What the task asks
Return every line of the material below unchanged and in the same order.

The input
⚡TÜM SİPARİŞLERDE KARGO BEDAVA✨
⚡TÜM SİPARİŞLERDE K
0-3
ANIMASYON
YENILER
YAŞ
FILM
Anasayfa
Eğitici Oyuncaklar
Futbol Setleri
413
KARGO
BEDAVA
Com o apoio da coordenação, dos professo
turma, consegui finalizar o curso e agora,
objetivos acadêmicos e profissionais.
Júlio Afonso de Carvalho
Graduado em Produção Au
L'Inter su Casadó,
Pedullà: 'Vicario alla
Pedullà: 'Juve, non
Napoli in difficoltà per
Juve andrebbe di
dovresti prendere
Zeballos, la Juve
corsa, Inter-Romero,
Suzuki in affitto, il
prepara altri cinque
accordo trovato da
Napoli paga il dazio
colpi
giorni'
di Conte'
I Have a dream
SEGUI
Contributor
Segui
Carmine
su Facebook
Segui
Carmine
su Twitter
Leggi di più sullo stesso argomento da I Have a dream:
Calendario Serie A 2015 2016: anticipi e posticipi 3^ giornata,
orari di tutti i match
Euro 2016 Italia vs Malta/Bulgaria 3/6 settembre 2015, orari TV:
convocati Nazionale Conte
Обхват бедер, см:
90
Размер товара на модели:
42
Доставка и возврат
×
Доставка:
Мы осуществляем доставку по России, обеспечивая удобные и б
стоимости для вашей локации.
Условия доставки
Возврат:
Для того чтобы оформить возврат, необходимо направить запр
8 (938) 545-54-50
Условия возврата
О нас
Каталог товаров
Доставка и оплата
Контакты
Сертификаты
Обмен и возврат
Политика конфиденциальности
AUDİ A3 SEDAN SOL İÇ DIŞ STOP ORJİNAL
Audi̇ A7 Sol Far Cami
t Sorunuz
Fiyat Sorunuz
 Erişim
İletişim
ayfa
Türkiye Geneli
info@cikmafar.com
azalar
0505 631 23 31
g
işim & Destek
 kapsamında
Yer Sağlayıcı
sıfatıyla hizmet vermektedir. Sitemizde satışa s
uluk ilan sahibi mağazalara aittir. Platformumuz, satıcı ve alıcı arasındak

Solution for this problem
⚡TÜM SİPARİŞLERDE KARGO BEDAVA✨
⚡TÜM SİPARİŞLERDE K
0-3
ANIMASYON
YENILER
YAŞ
FILM
Anasayfa
Eğitici Oyuncaklar
Futbol Setleri
413
KARGO
BEDAVA
Com o apoio da coordenação, dos professo
turma, consegui finalizar o curso e agora,
objetivos acadêmicos e profissionais.
Júlio Afonso de Carvalho
Graduado em Produção Au
L'Inter su Casadó,
Pedullà: 'Vicario alla
Pedullà: 'Juve, non
Napoli in difficoltà per
Juve andrebbe di
dovresti prendere
Zeballos, la Juve
corsa, Inter-Romero,
Suzuki in affitto, il
prepara altri cinque
accordo trovato da
Napoli paga il dazio
colpi
giorni'
di Conte'
I Have a dream
SEGUI
Contributor
Segui
Carmine
su Facebook
Segui
Carmine
su Twitter
Leggi di più sullo stesso argomento da I Have a dream:
Calendario Serie A 2015 2016: anticipi e posticipi 3^ giornata,
orari di tutti i match
Euro 2016 Italia vs Malta/Bulgaria 3/6 settembre 2015, orari TV:
convocati Nazionale Conte
Обхват бедер, см:
90
Размер товара на модели:
42
Доставка и возврат
×
Доставка:
Мы осуществляем доставку по России, обеспечивая удобные и б
стоимости для вашей локации.
Условия доставки
Возврат:
Для того чтобы оформить возврат, необходимо направить запр
8 (938) 545-54-50
Условия возврата
О нас
Каталог товаров
Доставка и оплата
Контакты
Сертификаты
Обмен и возврат
Политика конфиденциальности
AUDİ A3 SEDAN SOL İÇ DIŞ STOP ORJİNAL
Audi̇ A7 Sol Far Cami
t Sorunuz
Fiyat Sorunuz
 Erişim
İletişim
ayfa
Türkiye Geneli
info@cikmafar.com
azalar
0505 631 23 31
g
işim & Destek
 kapsamında
Yer Sağlayıcı
sıfatıyla hizmet vermektedir. Sitemizde satışa s
uluk ilan sahibi mağazalara aittir. Platformumuz, satıcı ve alıcı arasındak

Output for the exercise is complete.